Una ragazza che pensava di esser sempre “scrutata” dagli altri perché in realtà desiderava attenzioni. Una ragazza che non voleva buttarsi nella vita, ma sotto un camion (lo avevo pensato mentre attraversavo la strada, si ricorda? Quella volta che sono scesa dalla metro di corsa convinta che quella ragazza mi stesse fissando e mi sono gettata in strada e a momenti finivo sotto un camion pur di allontanare quello sguardo?”
Si, ero una ragazza che odiava per certi versi vivere perché vedeva quest’ultima come un susseguirsi di routine, di noia, di pessimismo, di vuoto. Io mi sentivo vuota perché sapevo di non rispondere più a me stessa, di essermi fatta prendere dalla depressione, non sapendo più come uscirne ma che in realtà desiderava tanto essere come tutti gli altri.
Un giorno dottoressa, mi era partito qualcosa da dentro. Una rabbia unica, una rabbia positiva. Ho finalmente capito, quel giorno che la vita che a me faceva tanto schifo, era una vita che io non volevo cambiare. Se io soffrivo lo dovevo a me stessa in gran parte. E’ tutto nella testa, nel come si reagisce. Lì sono rinata davvero. E mi sono detta che anche io sono amabile e posso essere amata moltissimo, anche io devo e posso gioire come tutti e che io non sono immeritevole.
Quella sua seduta la ricordo ancora,sa? Quella dove mi disse che si vive una volta sola. Pensandoci non sa quanto mi commuovo per questa cosa.
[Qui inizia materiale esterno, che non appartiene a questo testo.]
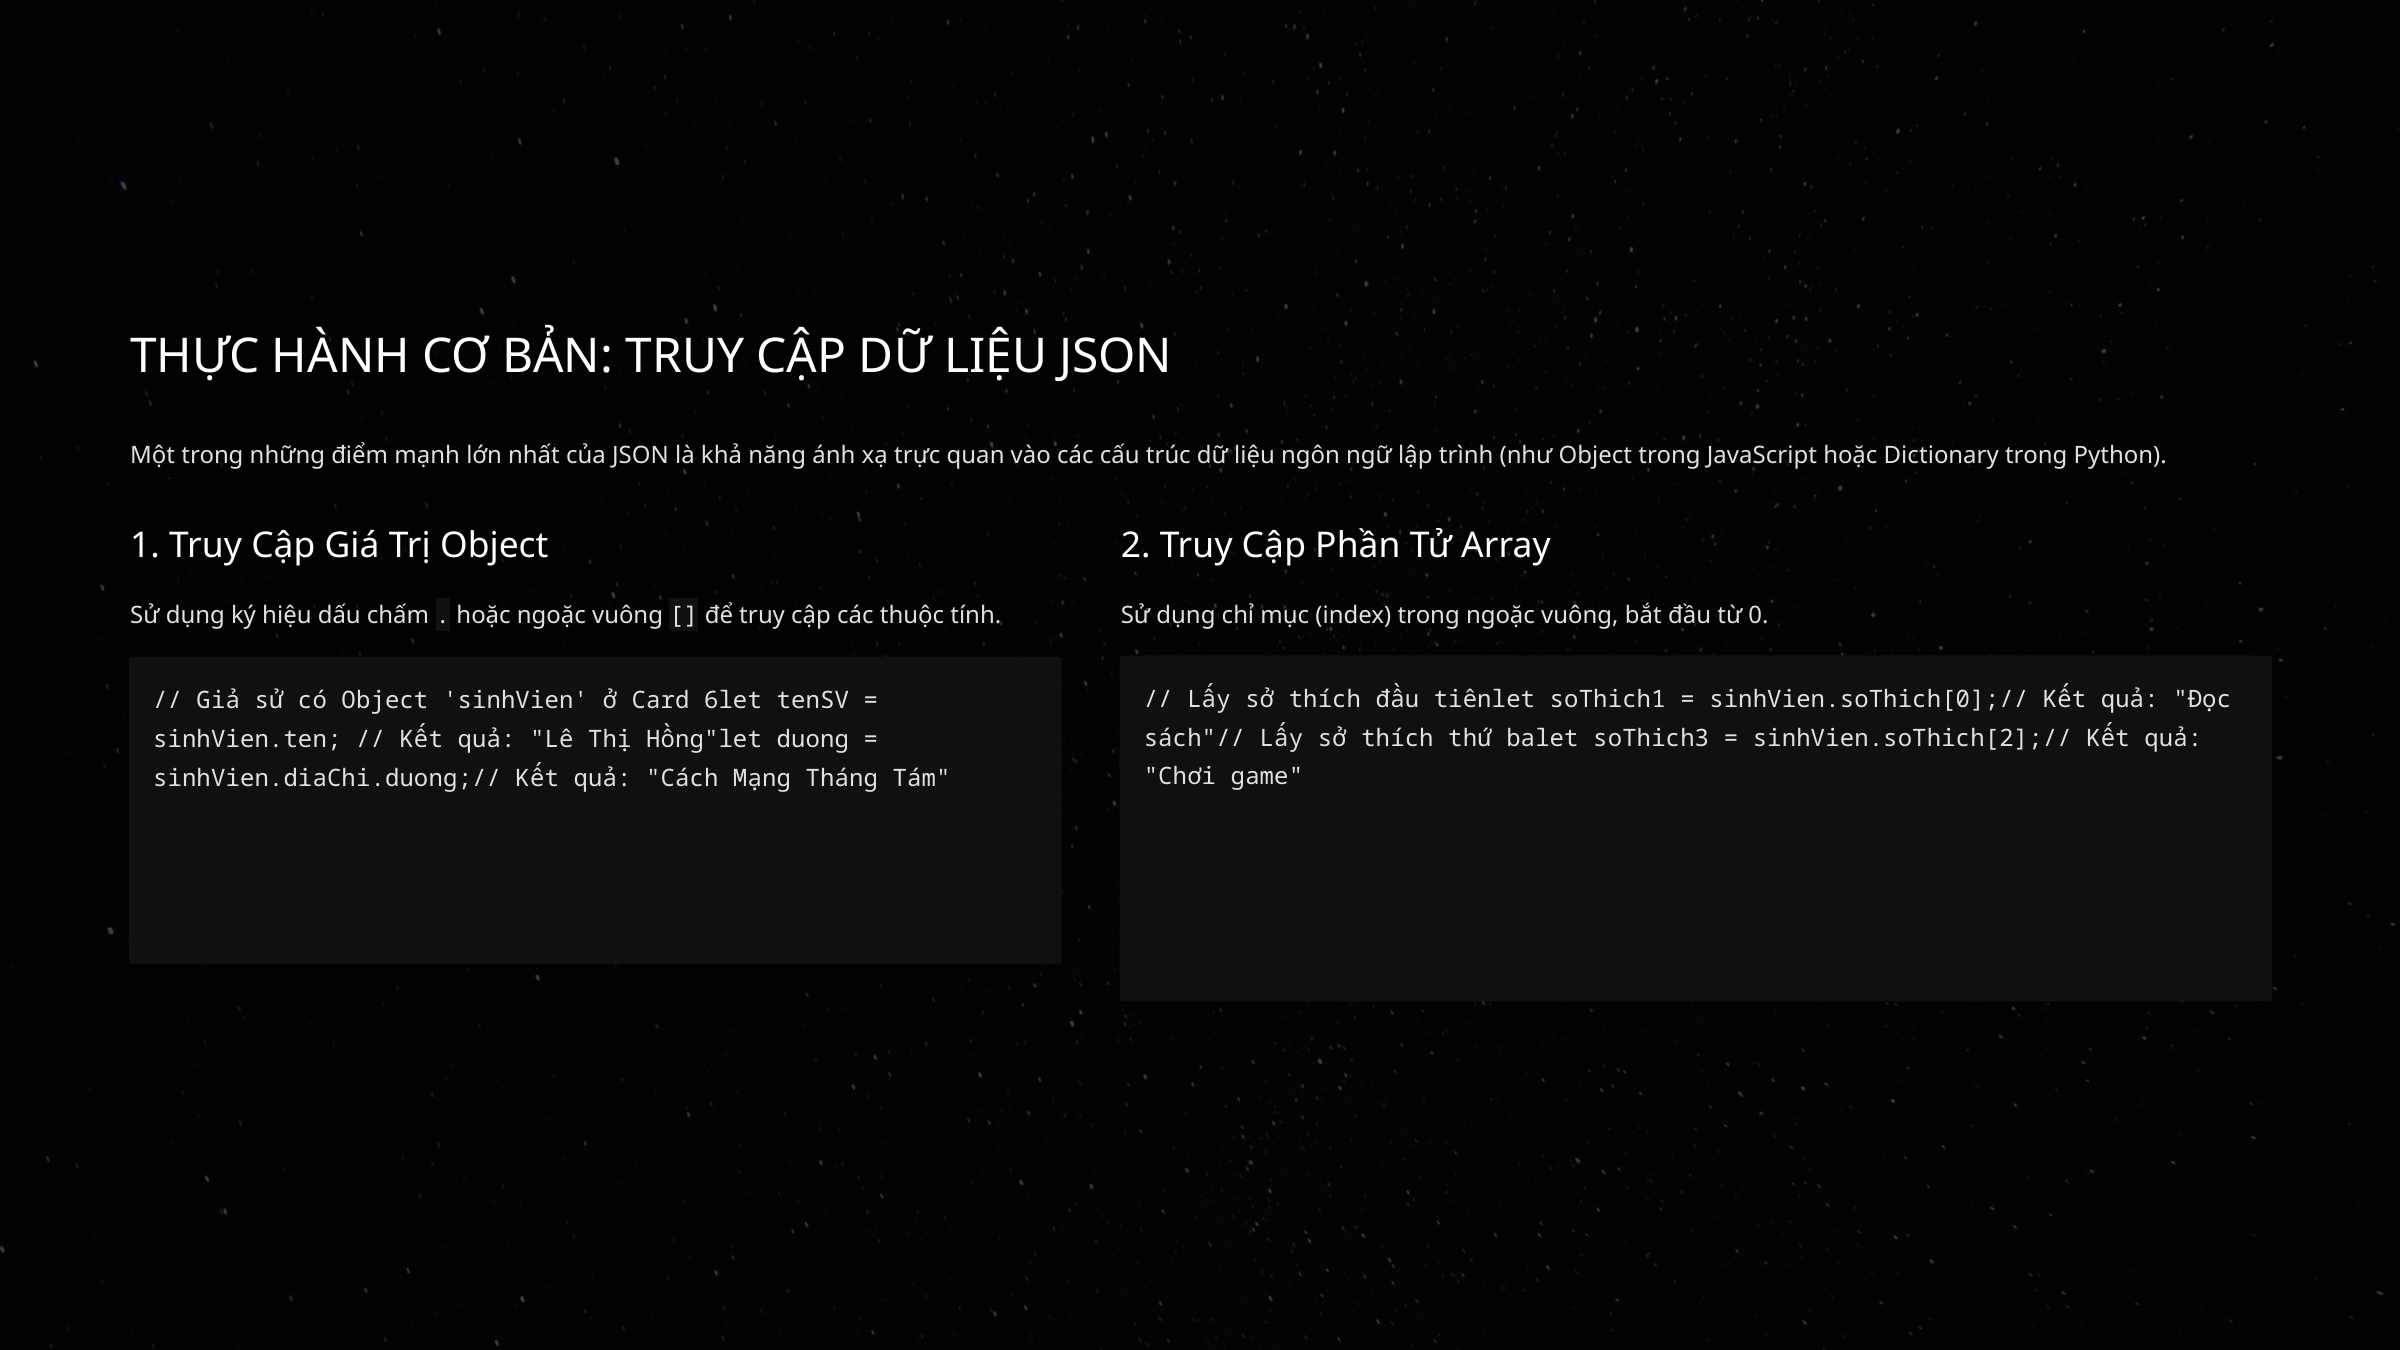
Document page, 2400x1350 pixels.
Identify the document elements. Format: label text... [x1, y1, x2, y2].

text_box // Giả sử có Object 'sinhVien' ở Card 6let tenSV = sinhVien.ten; // Kết quả: "Lê Thị Hồng"let duong = sinhVien.diaChi.duong;// Kết quả: "Cách Mạng Tháng Tám" [153, 675, 1038, 946]
text_box THỰC HÀNH CƠ BẢN: TRUY CẬP DỮ LIỆU JSON [130, 321, 1168, 382]
text_box [128, 656, 1062, 964]
text_box 1. Truy Cập Giá Trị Object [130, 520, 544, 566]
picture [0, 0, 2400, 1350]
text_box // Lấy sở thích đầu tiênlet soThich1 = sinhVien.soThich[0];// Kết quả: "Đọc sách"// Lấy sở thích thứ balet soThich3 = sinhVien.soThich[2];// Kết quả: "Chơi game" [1143, 673, 2248, 984]
text_box 2. Truy Cập Phần Tử Array [1120, 520, 1560, 566]
text_box Sử dụng ký hiệu dấu chấm . hoặc ngoặc vuông [] để truy cập các thuộc tính. [130, 589, 1061, 630]
text_box Sử dụng chỉ mục (index) trong ngoặc vuông, bắt đầu từ 0. [1120, 589, 2271, 629]
text_box Một trong những điểm mạnh lớn nhất của JSON là khả năng ánh xạ trực quan vào các cấu trúc dữ liệu ngôn ngữ lập trình (như Object trong JavaScript hoặc Dictionary trong Python). [130, 430, 2270, 469]
text_box [1119, 655, 2273, 1002]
Per il tempo che ho perso…ho capito in realtà di amare la vita in un modo increbile, di amare il mondo, di voler fare mille esperienze, di non volermi fermare mai.
Tempo fa le dissi pure che non ero sicura del mio corso di studi…no,no,no!!!! La depressione mi ha fatto capire che la mia strada è fare proprio l’interprete e girare per il mondo.
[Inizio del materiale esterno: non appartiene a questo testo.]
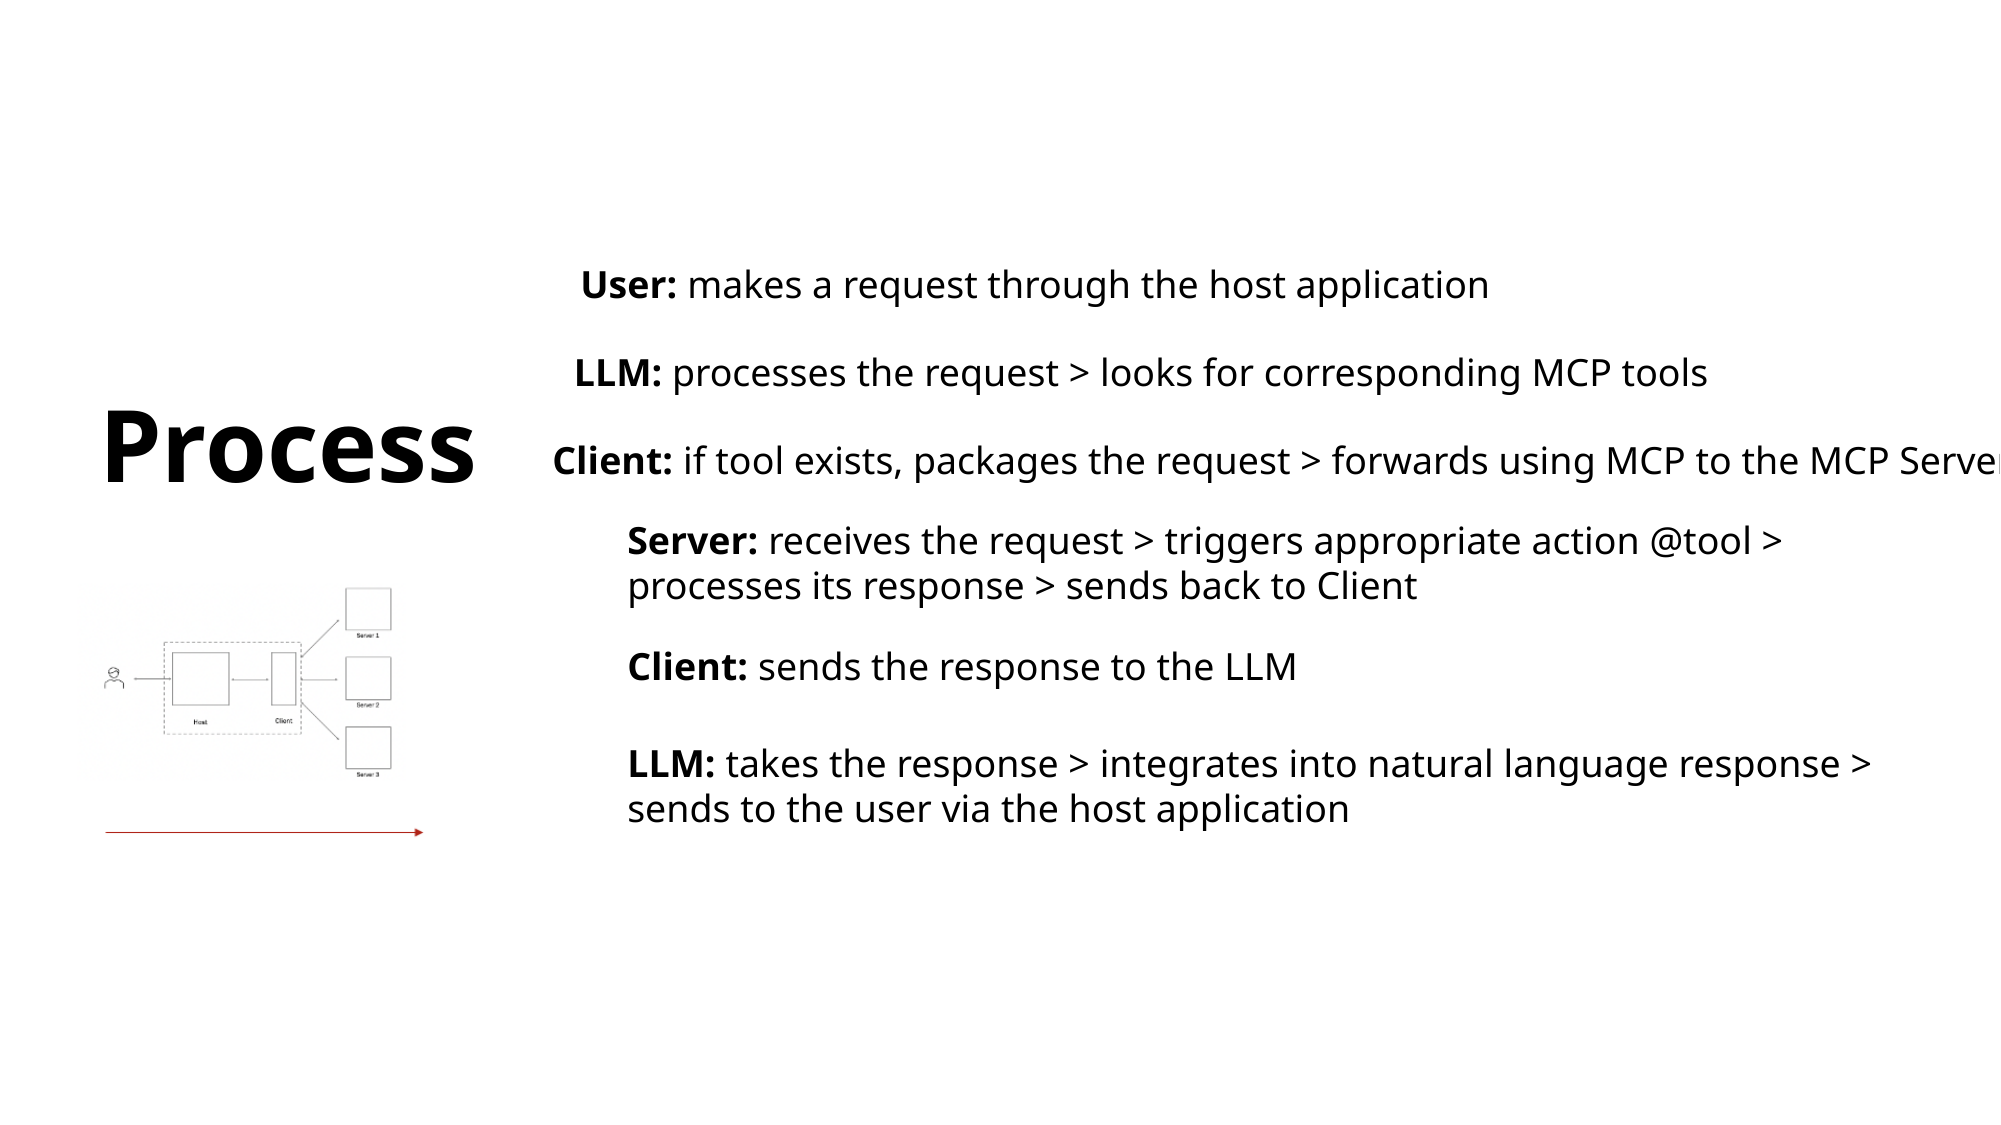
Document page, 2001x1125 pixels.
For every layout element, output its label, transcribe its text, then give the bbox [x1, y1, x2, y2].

text_box Client: sends the response to the LLM [612, 635, 1954, 696]
text_box User: makes a request through the host application [565, 254, 1506, 314]
picture [77, 554, 451, 856]
text_box Client: if tool exists, packages the request > forwards using MCP to the MCP Server [537, 429, 2000, 490]
text_box LLM: processes the request > looks for corresponding MCP tools [559, 341, 1725, 402]
text_box Server: receives the request > triggers appropriate action @tool > processes its response > sends back to Client [612, 509, 1954, 615]
text_box LLM: takes the response > integrates into natural language response > sends to the user via the host application [612, 732, 1954, 838]
title Process [84, 319, 743, 510]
Nel film di Basilicata coast to coast c’è una scena bellissima, certo non per la situazione in sé, ma per il significato che ho deciso di usare come emblema di tutte le mie giornate, un dialogo fra due amiche.
«Quando lavoro al circolo dei miei, mi capita di sentire le chiacchiere dei vecchi che giocano alle carte. E allora ci sono quelli che parlano del tempo e quelli che raccontano le storie. Cose che sono successe loro da giovani, e si illuminano loro gli occhi! A quelli che parlano del tempo, invece, gli occhi non si illuminano mai»
«Senti Tropea, lo sai che ti dico? che io da vecchia mi vedo coi nipotini miei che racconto loro la storia della mia vita, della dottoressa LaRosa che me l’aveva fatta scoprire, amare e usare. Si, perché la vita si usa per viverla, non per contemplarla e prosciugarla sterilizzandola con pensieri inutili. Racconterò loro le storie, di quando ho incontrato quei quattro amici che stavano attraversando a piedi la Basilicata e che se avessi potuto, l’avrei attraversata pure io con loro ma allora avevo avuto paura!»
Bene, ho 24 anni e voglio attraversare tutto il mondo dottoressa.
Ora ho un gruppo di amici,sono felice,sono a 6 esami dalla laurea, a breve partito per New York come delegata internazionale e soprattutto ho un ragazzo che mi ama.
La ringrazio davvero immensamente per quello che mi ha dato.»
Spero che tutto ciò che vuole si realizzi, che abbia una vita felice!